[Passage]
------------------------------------------------------------

1

My table looks something like this:

| id (int) | sentence (varchar) |

I want to find all rows that are almost the same except for one particular word. Eg:

| 230 | test |
| 321 | test sth |
...
| 329 | is (sth) it?
| 923 | is it?

The word that can be different is sth in this case. Ideally I could use some sort of "array" with the list of words that can be different.

Is this something I could do purely in SQL?

------------------------------------------------------------

[Assignment 1] Gather every line of the entries below that contains the word "actúen", treating case as significant.

Pictures paired with source code
------------------------------------------------------------

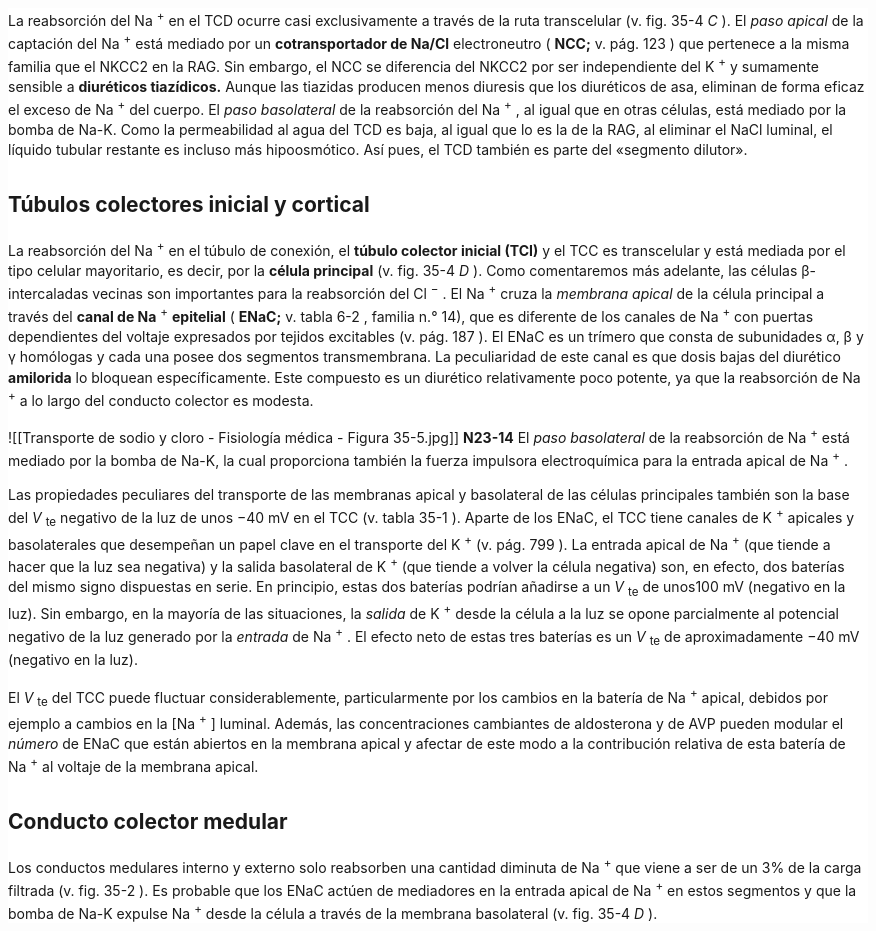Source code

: La reabsorción del Na <sup>+</sup> en el TCD ocurre casi exclusivamente a través de la ruta transcelular (v. fig. 35-4 _C_ ). El _paso apical_ de la captación del Na <sup>+</sup> está mediado por un **cotransportador de Na/Cl** electroneutro ( **NCC;** v. pág. 123 ) que pertenece a la misma familia que el NKCC2 en la RAG. Sin embargo, el NCC se diferencia del NKCC2 por ser independiente del K <sup>+</sup> y sumamente sensible a **diuréticos tiazídicos.** Aunque las tiazidas producen menos diuresis que los diuréticos de asa, eliminan de forma eficaz el exceso de Na <sup>+</sup> del cuerpo. El _paso basolateral_ de la reabsorción del Na <sup>+</sup> , al igual que en otras células, está mediado por la bomba de Na-K. Como la permeabilidad al agua del TCD es baja, al igual que lo es la de la RAG, al eliminar el NaCl luminal, el líquido tubular restante es incluso más hipoosmótico. Así pues, el TCD también es parte del «segmento dilutor».

## Túbulos colectores inicial y cortical

La reabsorción del Na <sup>+</sup> en el túbulo de conexión, el **túbulo colector inicial (TCI)** y el TCC es transcelular y está mediada por el tipo celular mayoritario, es decir, por la **célula principal** (v. fig. 35-4 _D_ ). Como comentaremos más adelante, las células β-intercaladas vecinas son importantes para la reabsorción del Cl <sup>−</sup> . El Na <sup>+</sup> cruza la _membrana apical_ de la célula principal a través del **canal de Na** <sup> +</sup> **epitelial** ( **ENaC;** v. tabla 6-2 , familia n.° 14), que es diferente de los canales de Na <sup>+</sup> con puertas dependientes del voltaje expresados por tejidos excitables (v. pág. 187 ). El ENaC es un trímero que consta de subunidades α, β y γ homólogas y cada una posee dos segmentos transmembrana. La peculiaridad de este canal es que dosis bajas del diurético **amilorida** lo bloquean específicamente. Este compuesto es un diurético relativamente poco potente, ya que la reabsorción de Na <sup>+</sup> a lo largo del conducto colector es modesta. 

![[Transporte de sodio y cloro - Fisiología médica - Figura 35-5.jpg]] **N23-14** El _paso basolateral_ de la reabsorción de Na <sup>+</sup> está mediado por la bomba de Na-K, la cual proporciona también la fuerza impulsora electroquímica para la entrada apical de Na <sup>+</sup> .

Las propiedades peculiares del transporte de las membranas apical y basolateral de las células principales también son la base del _V_ <sub> te</sub> negativo de la luz de unos −40 mV en el TCC (v. tabla 35-1 ). Aparte de los ENaC, el TCC tiene canales de K <sup>+</sup> apicales y basolaterales que desempeñan un papel clave en el transporte del K <sup>+</sup> (v. pág. 799 ). La entrada apical de Na <sup>+</sup> (que tiende a hacer que la luz sea negativa) y la salida basolateral de K <sup>+</sup> (que tiende a volver la célula negativa) son, en efecto, dos baterías del mismo signo dispuestas en serie. En principio, estas dos baterías podrían añadirse a un _V_ <sub> te</sub> de unos100 mV (negativo en la luz). Sin embargo, en la mayoría de las situaciones, la _salida_ de K <sup>+</sup> desde la célula a la luz se opone parcialmente al potencial negativo de la luz generado por la _entrada_ de Na <sup>+</sup> . El efecto neto de estas tres baterías es un _V_ <sub> te</sub> de aproximadamente −40 mV (negativo en la luz).

El _V_ <sub> te</sub> del TCC puede fluctuar considerablemente, particularmente por los cambios en la batería de Na <sup>+</sup> apical, debidos por ejemplo a cambios en la [Na <sup>+</sup> ] luminal. Además, las concentraciones cambiantes de aldosterona y de AVP pueden modular el _número_ de ENaC que están abiertos en la membrana apical y afectar de este modo a la contribución relativa de esta batería de Na <sup>+</sup> al voltaje de la membrana apical.

## Conducto colector medular

Los conductos medulares interno y externo solo reabsorben una cantidad diminuta de Na <sup>+</sup> que viene a ser de un 3% de la carga filtrada (v. fig. 35-2 ). Es probable que los ENaC actúen de mediadores en la entrada apical de Na <sup>+</sup> en estos segmentos y que la bomba de Na-K expulse Na <sup>+</sup> desde la célula a través de la membrana basolateral (v. fig. 35-4 _D_ ).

------------------------------------------------------------

[Assignment 2] In the SQL question, why do the rows with ids 230 and 321 count as almost the same? Answer in one to three sentences.

[Expected answer 1]
Los conductos medulares interno y externo solo reabsorben una cantidad diminuta de Na <sup>+</sup> que viene a ser de un 3% de la carga filtrada (v. fig. 35-2 ). Es probable que los ENaC actúen de mediadores en la entrada apical de Na <sup>+</sup> en estos segmentos y que la bomba de Na-K expulse Na <sup>+</sup> desde la célula a través de la membrana basolateral (v. fig. 35-4 _D_ ).

[Expected answer 2] The poster wants rows that match except for one particular word, and names sth as that word in this case. Row 230 holds "test" and row 321 holds "test sth", so they differ only by sth.